SEC Imposes VanEck $1.75M Fine to mask influencer in ETF Launch

VanEck Associates Corp has been charged by the Securities and Exchange Commission (SEC) with the allegation that not enough information was released to the public about the involvement of a social media influencer in the launch of the new exchange-traded fund (ETF).

In March 2021, Van Eck introduced the VanEck Social Sentiment ETF (NYSE: The BUZZ (Buzz), a product that monitors an index based on socially sourced content and positive brand sentiments. Nevertheless, the investigation uncovered that VanEck did not disclose significant facts about an unknown social media analyst who would be dealing with the ETF launch and the underlying payment structure.

Understanding Regulatory Consequences

Andrew Dean, Co-Head of the SEC’s Asset Management Unit, asserted that the absence or false information from the Van Eck Association resulted in the board not being aware of the economic effect of the licensing agreement and social media influencer involvement.

The SEC emphasized the need for proper disclosures, specifically within the financial sector, especially regarding customer contracts and new funds. As agreed with SEC’s order, Van Eck Associates must pay the civil penalty of $1.75 million along the line of receiving the cease-and-desist order and censure.

VanEck has promised to assign 5% of the fund profits to the Bitcoin cooperative. In addition, the SEC granted the company approval to list its spot Bitcoin ETF.

Also, VanEck is planning on experimenting with the Ethereum blockchain through the incorporation of the VanEck Ethereum Strategy ETF (EFUT). The fund specializes in Ethereum futures, providing an investment sector to the investors that enables them to participate in Ethereum’s future at a tax-efficient rate.

About VanEck

VanEck is a pioneering asset manager with a 70-year history of excellence in the international market. The company, with its headquarters in NYC, is recognized for its expertise in developing ahead-thinking, intelligent financial products. One of the first companies in asset management from the States to open the gateway to international markets and thus facilitate an unprecedented growth of gold was VanEck. Through the year 1955, John van Eck, who was well-known for international as well as gold investments, founded and set up International Investors Incorporated.

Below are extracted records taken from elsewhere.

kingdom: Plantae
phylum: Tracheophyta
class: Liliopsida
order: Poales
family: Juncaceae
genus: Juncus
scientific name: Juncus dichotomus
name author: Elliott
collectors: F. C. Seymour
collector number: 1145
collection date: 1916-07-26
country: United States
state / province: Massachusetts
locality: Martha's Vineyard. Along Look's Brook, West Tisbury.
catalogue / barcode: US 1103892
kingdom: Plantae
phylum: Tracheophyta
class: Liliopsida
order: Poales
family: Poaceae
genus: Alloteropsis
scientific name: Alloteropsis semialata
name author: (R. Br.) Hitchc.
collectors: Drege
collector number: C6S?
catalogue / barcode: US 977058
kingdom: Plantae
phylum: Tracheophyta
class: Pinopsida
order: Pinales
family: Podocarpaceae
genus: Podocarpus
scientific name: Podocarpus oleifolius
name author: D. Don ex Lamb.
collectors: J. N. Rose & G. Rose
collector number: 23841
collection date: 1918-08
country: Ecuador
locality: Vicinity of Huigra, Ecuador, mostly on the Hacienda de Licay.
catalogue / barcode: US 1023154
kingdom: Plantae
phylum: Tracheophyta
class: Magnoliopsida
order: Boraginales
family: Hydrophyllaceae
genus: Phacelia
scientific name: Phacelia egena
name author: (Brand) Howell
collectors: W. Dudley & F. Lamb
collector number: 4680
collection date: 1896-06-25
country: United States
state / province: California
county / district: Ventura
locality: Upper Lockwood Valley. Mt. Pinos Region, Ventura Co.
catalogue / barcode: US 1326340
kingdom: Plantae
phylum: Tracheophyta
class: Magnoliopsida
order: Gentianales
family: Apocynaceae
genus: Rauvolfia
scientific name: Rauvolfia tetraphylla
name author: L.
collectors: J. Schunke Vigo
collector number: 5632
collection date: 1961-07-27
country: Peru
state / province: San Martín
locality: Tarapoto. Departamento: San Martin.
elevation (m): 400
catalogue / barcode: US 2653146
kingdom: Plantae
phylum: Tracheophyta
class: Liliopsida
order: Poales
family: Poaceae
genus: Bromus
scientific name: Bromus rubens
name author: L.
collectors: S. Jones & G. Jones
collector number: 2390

Now, under Jan van Eck’s leadership, the firm is acting pervasively and offers many services. In 2006, it started its ETF business, which has now expanded to be one of the world’s giants in ETF sponsorship. The company deals with ETFs, which are available on the global level, equity, and other sectors. VanEck’s investment teams specialize not only in active but also in passive investment processes that are backed by well-established procedures. They are standing by those who are willing to find more opportunities besides the financial markets today, presenting a large number of investment selections in natural resources, emerging markets, as well as gold in mutual funds, ETFs, and institutional and separately managed accounts.